Archive for media

Big Price Increase for Daily Newspapers

On the heels of my “what’s wrong with newspapers” post, starting September 1st, both the Seattle Times and the Seattle P-I will raise their price to 75 cents from 50 cents for the daily (non-Sunday) paper.

What’s Wrong With Newspapers

From Downsizing the News And Pretending to Increase Quality :

During the past few years, newspaper owners demanded and were getting at 20–40 percent profit, among the highest for any industry–and that includes Big Oil.

Go to any journalism conference, and you’ll see a lot of hand-wringing. Reporters and editors are whining about how bad it is. They rightly blame owners and publishers. But, they also blame readers for accepting abbreviated news drops from TV and myriad cable networks. They whine about the Blogosphere and Internet domination. They complain about the short attention span of their readers. It’s this and it’s that. And so, with the help of $500 an hour consultants who eruditely harrumph their grandeur of divine guesses, they make cosmetic changes.

The system is broken, and it’s the owners’ fault.

Oldster Seinfeld To Hawk Vista for Microsoft

According to the Wall St. Journal , "Microsoft Corp., weary of being cast as a stodgy oldster by Apple Inc.’s advertising, is turning for help to Jerry Seinfeld," a stodgy oldster who appears mainly in reruns of a TV show that began 19 years ago and ended 10 years ago.

He will be paid $10 million as part of a $300 million ad campaign that promotes Windows Vista.  Story also reported in the Seattle P-I .

Too Much Olympic Beach Bikini Volleyball

Tank McNamara on Olympic Beach Vollyball

From not just NBC ("Nothing But Commercials"), but also the usually far superior CBUT Canadian broadcast. Are men’s beach volleyball or traditional indoor gym volleyball Olympic events?

Lame: What Is “The Small Screen”?

"The small screen" is a common phrase. Several recent articles even discussed at length how the smallness of the screen changed the experience of what the writer was watching.  The self-absorbed authors did not make it clear whether they were watching a TV, a desktop computer, a laptop with a smaller screen, or an even smaller iPhone, iTouch or cell phone.

Each one of the above devices stood for "the small screen."  I’ll take a stab that the age of the author is directly proportional to the size of said author’s screen. Meaning, the older the author, the bigger his or her so-called "small" screen.

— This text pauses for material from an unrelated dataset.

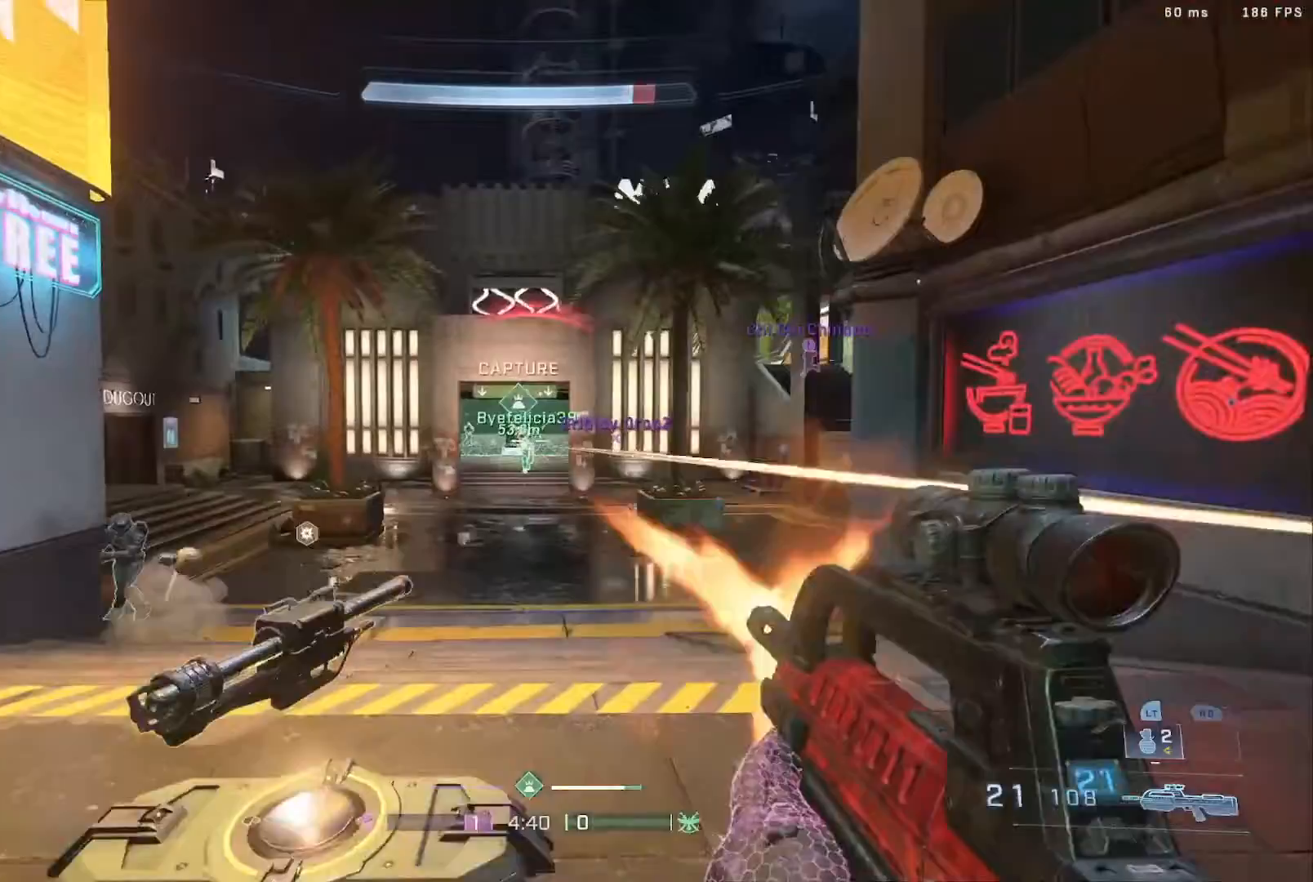
{"buttons": [], "left_stick": "down-right", "right_stick": "center", "events": [[17, "R2", "up"], [17, "right_stick", "center"], [150, "X", "down"], [150, "left_stick", "down-right"], [450, "X", "up"]]}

Lame: Two Hundred Billion Hours Wasted Watching TV

The title, Gin, Television, and Social Surplus , intrigued me, but the first paragraph of an essay by Clay Shirkey had me hooked and the essay just gets better:

I was recently reminded of some reading I did in college, way back in the last century, by a British historian arguing that the critical technology, for the early phase of the industrial revolution, was gin.

Every year

if you take Wikipedia as a kind of unit, all of Wikipedia, the whole project—every page, every edit, every talk page, every line of code, in every language that Wikipedia exists in—that represents something like the cumulation of 100 million hours of human thought. I worked this out with Martin Wattenberg at IBM; it’s a back-of-the-envelope calculation, but it’s the right order of magnitude, about 100 million hours of thought.

And television watching? Two hundred billion hours, in the U.S. alone, every year. Put another way, now that we have a unit, that’s 2,000 Wikipedia projects a year spent watching television.

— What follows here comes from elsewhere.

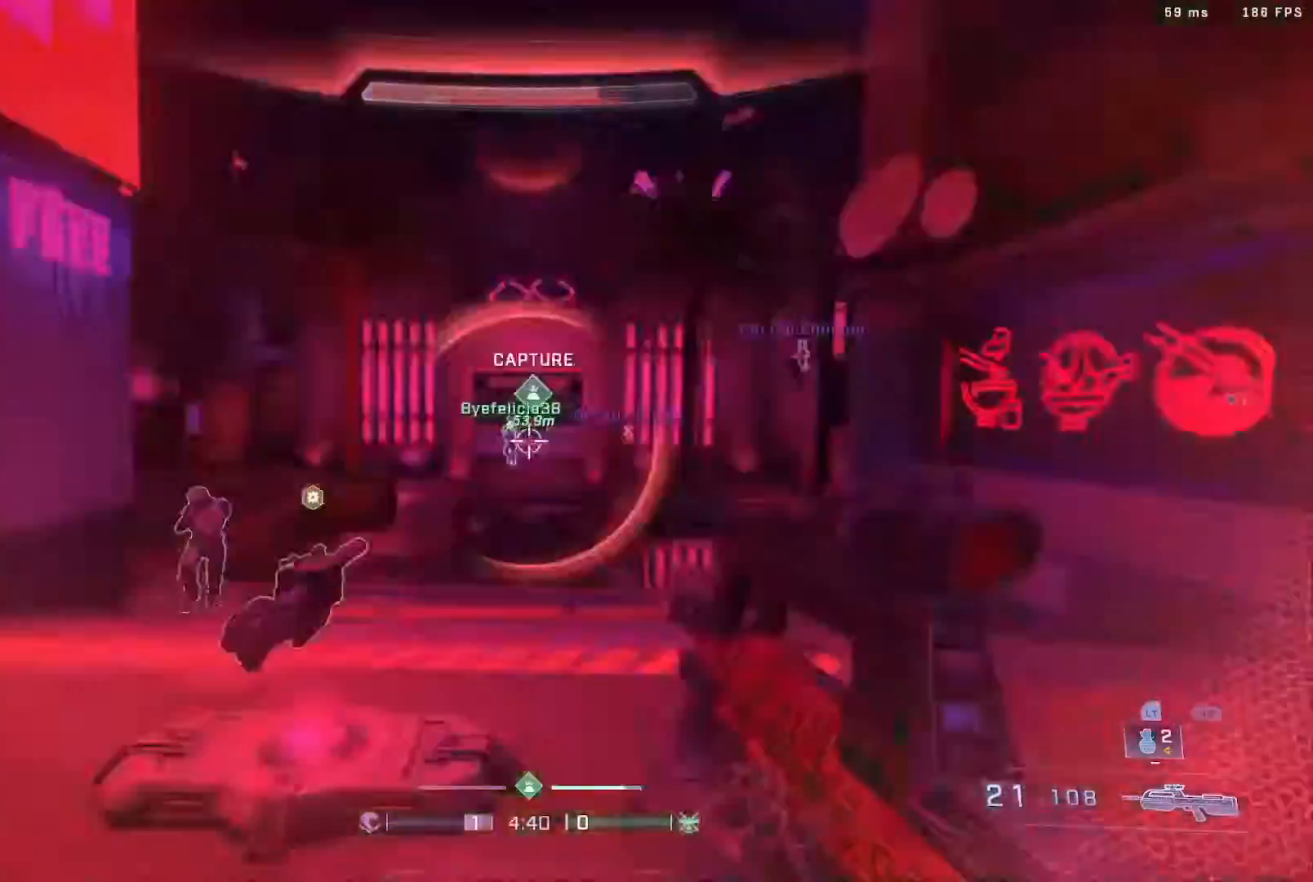
{"buttons": [], "left_stick": "up-right", "right_stick": "center", "events": [[50, "right_stick", "right"], [217, "right_stick", "up-right"], [350, "left_stick", "up-right"], [467, "right_stick", "center"]]}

Lame: TV Fritters Away Your Life

Stone Soup comic

TV fritters away your life. There is so much more to life than staring at a lame TV. Turn off the TV and turn on your life!

This is National Turnoff TV Week. Get up off your duff! Move around. Get a life. I turned off the TV nearly 4 years ago and can say that TV is a huge waste of time and creates sedentary slobs.

Lame Naked Web Video From abc.com

TechCrunch hit the daily double today by using “lame” and “naked” in the same paragraph. Gotta love it.

Lame doesn’t begin to describe this three-and-half-minute comedy about the hijinks of a window-washing crew. The acting is horrible and the jokes fall flat—drunk, naked window washer (don’t ask) scares kids in a day care class as he dangles outside their window. It is something that ABC, one hopes, would never put on television. So why subject Web audiences to something like this? In another clueless move, ABC has turned off the embedding feature in the YouTube player. I guess it doesn’t want people spreading the show around.